_Was zu tun ist_
1. Beantworte zu dem Bericht über das Studententreffen in München diese Fragen:
(a) Wie viele Studenten sind laut den Veranstaltern am Wochenende nach München gekommen?
(b) Aus welcher Stadt ist Debora de Pina angereist?
(c) Wie lautet der Untertitel des Treffens?
2. Schreib den Bericht über das Studententreffen in München nach seinem letzten Satz weiter.

_Auszug aus Text_
300 Luftballons ließen die Teilnehmer am "International Plenum for Better Education" steigen, um auf ihren Kampf für bessere Bildung aufmerksam zu machen.

(Foto: Foto: Robert Haas)

Ein ständiges Kommen und Gehen herrscht am Wochenende in dem mit Transparenten, Wandzeitungen und Protestplakaten gefüllten Lichthof. In den benachbarten Hörsälen tagen Arbeitskreise, Studentinnen und Studenten aus Österreich, Kroatien, Spanien, Frankreich und zahllosen deutschen Universitätsstädten reden sich die Köpfe heiß, während im besetzten Audimax die Schlafsäcke für die Nacht ausgebreitet werden. Rund 300 Studenten sind nach Angaben der Veranstalter am Wochenende zum "International Plenum for Better Education" nach München gekommen, um den Kampf für bessere Bildung international zu vernetzen.

Zu denjenigen, die den weitesten Anreiseweg hatten, gehört Debora de Pina aus Barcelona. Wie ihre deutschen und österreichischen Kommilitonen lobt sie auf der abschließenden Pressekonferenz am Sonntag den guten Geist des Treffens. "Wir haben gesehen, dass wir denselben Problemen gegenüberstehen und denselben Kampf kämpfen", sagt sie. Und es sei wichtig, ein Netzwerk der europäischen Studentenschaft zu knüpfen, um Erfahrungen zu sammeln und auszutauschen. Dazu haben die Studierenden mehrere Arbeitskreise gebildet, die zu Themen wie Demokratisierung der Bildung oder Ökonomisierung der Universitäten Positionen erarbeiten.

Sie fordern unter anderem, für alle Entscheidungsgremien der Hochschulen die gleichberechtigte Mitbestimmung von Lehrenden, Lernenden und Verwaltung einzuführen. Auch für eine selbstbestimmte Lehre, etwa freie Wahl der Fächerkombination, sowie die europa- und weltweite Anerkennung von Studienabschlüssen sprechen sich die Teilnehmer aus. Die Veranstalter hoffen, dass sich ihre Kommilitonen nun europaweit mit diesen und anderen Forderungen auseinandersetzen.

David Berger und Dorothea Hutterer sehen am Sonntagnachmittag schon ein wenig abgekämpft aus. Seit einer Woche haben sie kaum geschlafen, im Büro der Studentenvertretung oder im Audimax haben sie die Nacht zum Tage gemacht. Die beiden sind Mitorganisatoren des Treffens, dessen Untertitel"Students unite in Munich" lautet.

_Einträge im Datensatz_
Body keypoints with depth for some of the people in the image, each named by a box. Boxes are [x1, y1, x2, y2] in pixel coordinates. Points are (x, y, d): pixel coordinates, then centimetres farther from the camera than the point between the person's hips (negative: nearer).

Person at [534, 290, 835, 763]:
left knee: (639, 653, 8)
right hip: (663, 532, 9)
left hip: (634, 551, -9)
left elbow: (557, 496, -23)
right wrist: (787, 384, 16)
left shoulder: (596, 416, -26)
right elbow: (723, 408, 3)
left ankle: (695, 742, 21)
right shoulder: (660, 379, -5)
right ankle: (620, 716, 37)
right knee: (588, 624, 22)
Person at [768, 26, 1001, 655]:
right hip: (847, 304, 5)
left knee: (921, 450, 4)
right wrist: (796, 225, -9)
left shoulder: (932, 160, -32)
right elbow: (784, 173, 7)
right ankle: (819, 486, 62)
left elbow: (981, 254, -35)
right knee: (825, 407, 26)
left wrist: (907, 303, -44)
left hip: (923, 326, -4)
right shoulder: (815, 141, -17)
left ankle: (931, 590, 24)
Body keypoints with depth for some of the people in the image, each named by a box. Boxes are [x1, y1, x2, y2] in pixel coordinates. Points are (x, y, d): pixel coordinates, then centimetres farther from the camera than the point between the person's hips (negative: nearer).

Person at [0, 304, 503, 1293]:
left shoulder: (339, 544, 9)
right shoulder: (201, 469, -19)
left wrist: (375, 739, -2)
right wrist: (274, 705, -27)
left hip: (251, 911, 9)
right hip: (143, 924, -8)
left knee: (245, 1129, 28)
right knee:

_Antworten je Aufgabe_
1.
(a) Rund 300 Studenten.
(b) Aus Barcelona.
(c) "Students unite in Munich".

2.
"Jetzt ist es an der Zeit, den Protest mit gemeinsamen Forderungen endgültig auf die europäische Ebene zu bringen", schreiben die Organisatoren im Vorwort der Tagungsmappe. Und der Münchner Philosophiestudent David Berger ergänzt: "Jetzt sind wir am kritischen Punkt. Wir müssen zu einer europäischen Vernetzung kommen, sonst verebbt die Protestbewegung."

Bemerkenswert ist, wie rasch die Münchner Tagung zustande kam. Nicht mal eine Woche hat es gedauert, bis die Idee, die von den streikenden Wiener Studenten kam, in die Tat umgesetzt wurde. Weil München zentral liegt und über eine starke Protestszene verfügt, hat man die bayerische Landeshauptstadt als Veranstaltungsort auserkoren.

Nachdem das Plenum im besetzten Audimax den Vorschlag der Wiener gutgeheißen hat, machte sich ein Kern von etwa zwölf Studenten daran, die Versammlung zu organisieren. E-Mails an alle verfügbaren Adressen europäischer Universitäten und Gesinnungsgenossen wurden verschickt, Schlafplätze und Duschen ausfindig gemacht sowie ein Tagungsprogramm erstellt. Am Ende kamen Studenten von insgesamt 81 Universitäten, wobei die deutschen und österreichischen Hochschulen deutlich am besten vertreten waren.

Klar ersichtlich ist für die Münchner Studenten, dass ihre Kommilitonen im In- und Ausland vorwiegend mit denselben Problemen zu kämpfen haben. "Die Forderungen, die aus den anderen Ländern kommen, sind ähnlich", sagt die Sprachwissenschaftlerin Dorothea Hutterer. Meist geht es um mangelndes Mitspracherecht bei er Umsetzung des Bologna-Prozesses, um die Abschaffung von Studiengebühren, bessere finanzielle Ausstattung der Universitäten und deren inhaltliche und ökonomische Unabhängigkeit gegenüber der Privatwirtschaft.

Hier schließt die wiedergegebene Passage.